The vast expansion of the use of DMA has occurred in the field of polymeric material analysis. First, DMA (Dynamic Mechanical Analysis) is one of the best techniques for assessing the amorphous content of a material. It is important to know how much amorphous material is present in a number of situations. Since DMA is sensitive to molecular structure it is frequently used to check one sample against another that is meant to be the same. Also, processing can have a large effect on final properties. For thermoplastics DMA is sensitive to the level of crystallinity, physical age state and polymerization. For thermosets, the state of cure can be readily determined and as DMA is a mechanical test useful information can be obtained on interfacial properties for composite materials. To a certain extent this category overlaps with the first, except that fewer measurements are made and a complete molecular profile of the material under test is not obtained. This general usage probably accounts for 40–50% of all DMA.
An important and growing sector of DMA application is within the food and bioscience sector. Many samples are measured for the reasons given above, namely the determination of Tg, checking similarity of samples. Generally, the techniques are similar to those required for the analysis of polymers.
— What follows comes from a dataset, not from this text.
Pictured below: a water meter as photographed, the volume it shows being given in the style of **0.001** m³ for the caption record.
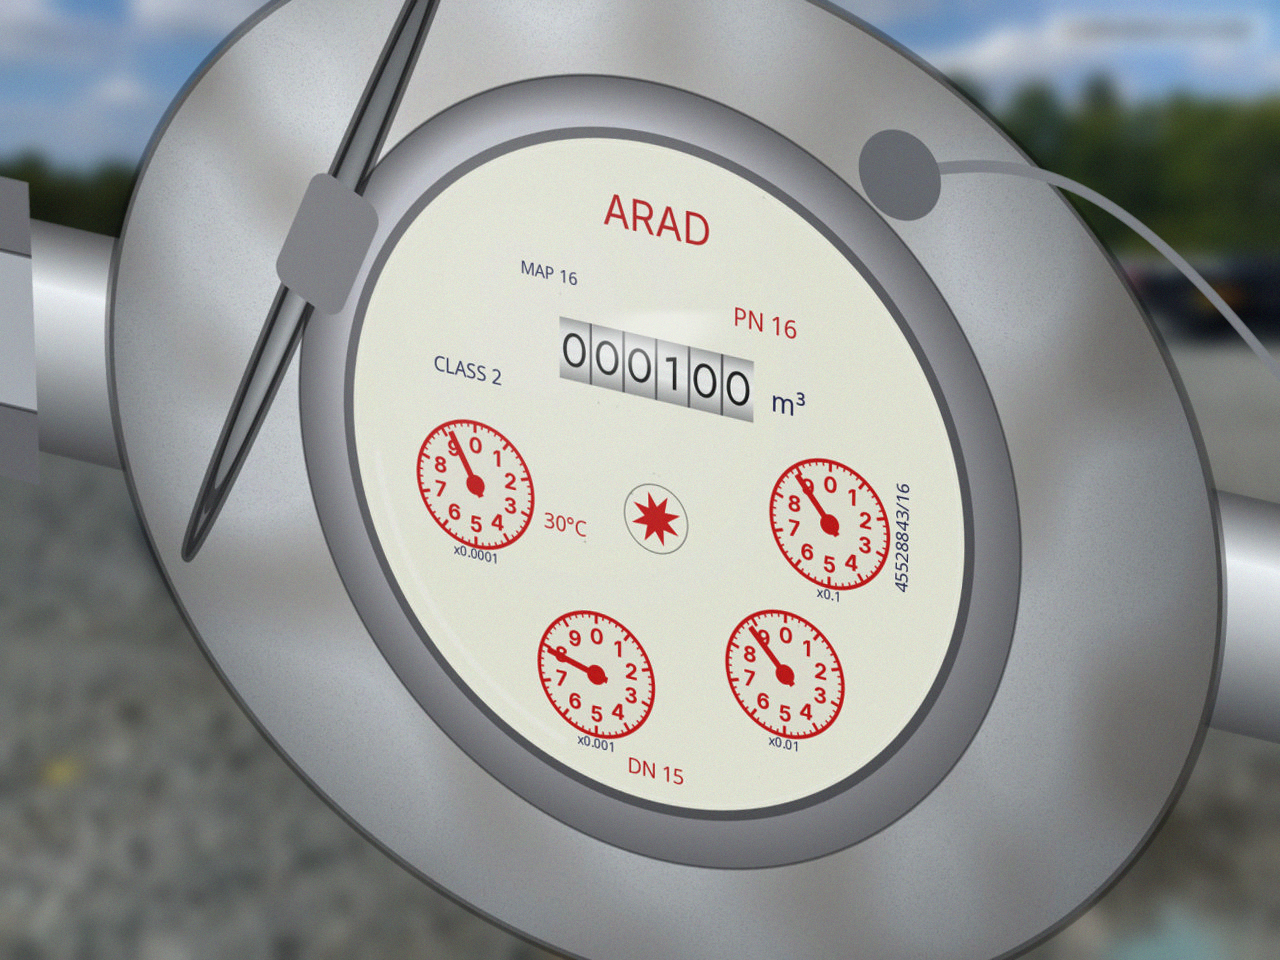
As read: **100.8879** m³
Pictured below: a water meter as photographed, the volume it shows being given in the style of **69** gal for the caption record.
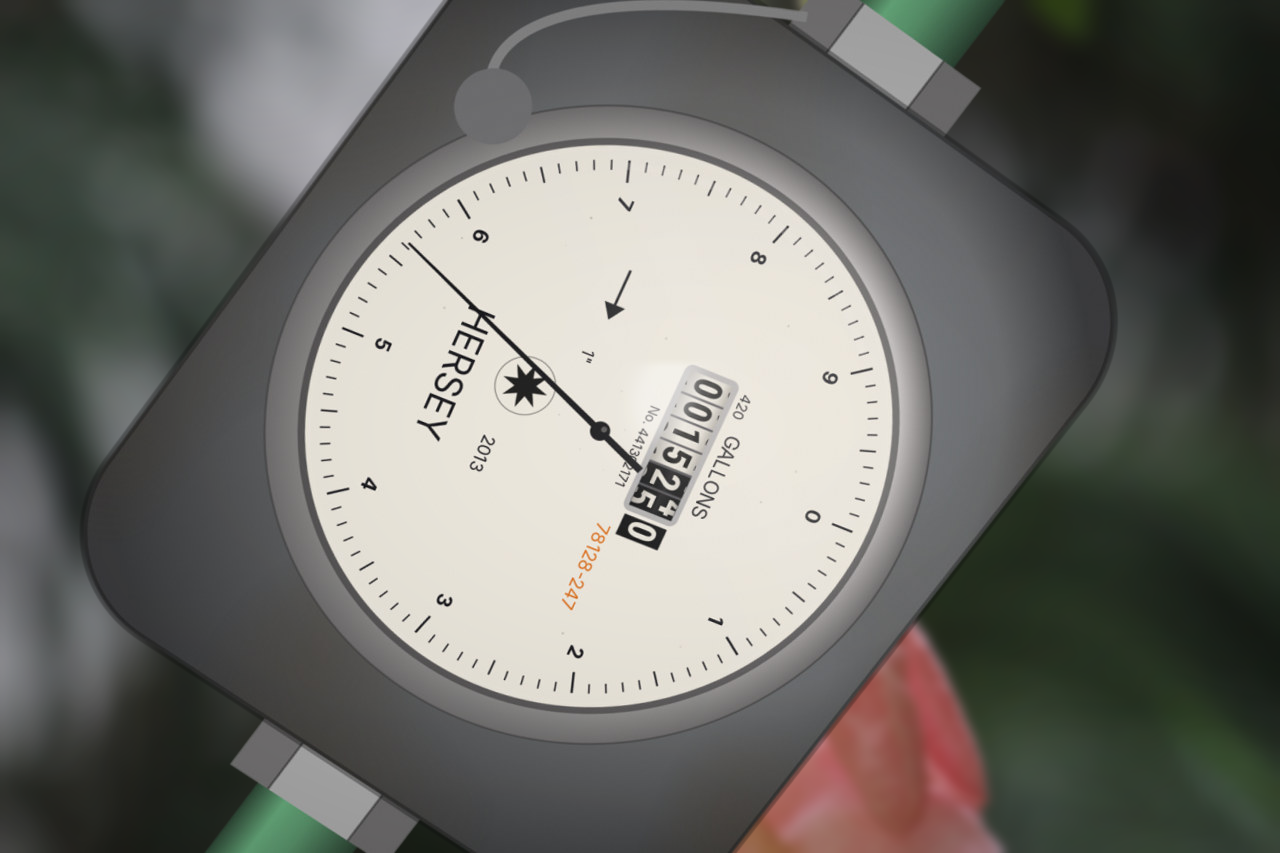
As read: **15245.6** gal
However, the temperature range is usually less (−50–200◦C) and the water content frequently plays a pivotal part in the sample’s properties. It is for this reason that controlled humidity testing is being incorporated with TMA and DMA apparatus. I would not like to put a figure on how much these sectors contribute to overall DMA usage, but it is over 10%.
A more specialized area of use of DMA is the derivation of engineering data. DMAs are capable of generation of modulus and damping factor (tan δ) data over a wide range of frequency and temperature. In such applications great care has to be taken that meaningful data are generated. Instruments such as tensile testing machines have undergone considerable development to ensure that accurate moduli are generated. For example, large sample test pieces with favourable geometry for the mode of deformation are used; clip-on extensometers measure the strain very accurately and this avoids any strain that may occur within the clamping mechanism. This is hard to achieve in DMA as one of the main design considerations is to keep the sample small to facilitate changing the temperature rapidly and lightness for high-frequency measurements. Therefore, much thought has to be given to sample geometry and the sample size for accurate modulus determinations. Generally, this tends to be a more specialized area of DMA (Dynamic Mechanical Analysis) use. It is mainly the preserve of producers of acoustic damping material (including the military), critical component designers and software designers who need accurate values for software packages such as those used for mould filling and finite element analysis. Other mechanical testing equipment is normally used to source static modulus or viscosity data, but DMA is usually the only source when high frequency or damping factor data are required. In my opinion such use accounts for less than 10% of all measurements.